Anna firmly wanted her jean’s slogan ‘No planet B’ to be placed “on the butt, because that’s where people look!”. Both she and her friend Julia used the workshop to highlight their concern for the environment, acknowledging that “we can’t undo our actions when it comes to our past consumption of plastic, but we can help by doing something now to avoid (dumping) more of it onto the planet.”
Julia worked this into a t-shirt featuring the slogan ‘Save the Ocean’ on the front and richly decorated with plastic netting on the back. Large slits in the side of the t-shirt are held together by more discreet plastic ties, illustrating the ‘hidden’ types of pollution not visible to the naked eye or commonly seen in the European landscape.

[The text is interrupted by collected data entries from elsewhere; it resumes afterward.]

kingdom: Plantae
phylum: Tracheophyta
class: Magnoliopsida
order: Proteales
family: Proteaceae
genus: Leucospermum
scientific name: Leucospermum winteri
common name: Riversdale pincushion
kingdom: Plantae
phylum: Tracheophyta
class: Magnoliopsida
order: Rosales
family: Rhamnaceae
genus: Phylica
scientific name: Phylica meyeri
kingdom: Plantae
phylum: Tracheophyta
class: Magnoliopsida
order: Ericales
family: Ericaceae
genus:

Niels (conceptual designer) and his crew from Maastricht Academy of Fine Arts and Design (MAFAD): Dana, Sophie, Max and Jolieke
Niels’ creation is a parachute for which he deliberately chose the colours of Maredsous, known for its beer and cheese, representing two things much loved by Europeans. “Food and drink bring people together, regardless of their background. And who doesn’t love beer and cheese?” he laughs. Niels voted in the recent European elections, but some of his friends didn’t, and couldn’t see the point of doing so either. His parachute symbolises the European Parliament, which only truly represents the people and will be able to rise if everyone casts their vote.
The subtle art of listening
Sean made a black outfit with white bands and ‘Holier than thou’ written on the back in white lettering. This creation symbolizes a big problem in European and global politics nowadays: the fact that ‘left’ and ‘right’ don’t listen and talk to each. Parties with different views resist to have proper conversations (the costume literally blocks one to speak), turn their backs on each other and seem to feel better than the other: “they avoid the conversation and feel better than other people (I’m ‘Holier than thou’).”
Upcycling to make junk beautiful
Junk can be beautiful. That was the message Vivian wanted to project with her ballgown creation aimed at highlighting the need for more recycling and upcycling of used materials. Her black glittery ballgown in a mermaid style is held together by rows of safety pins, representing ‘upcycling’ on its train. “I wanted to make something fancy out of junk. This may just be wire and ready-cut materials, but I wanted to show that it’s possible to re-use almost anything to make something else,” she says. Her design includes a new logo symbolizing ‘upcycling’, in the shape of safety-pin arrows that dip down from their starting position before turning upwards. Next stop: the MET Gala!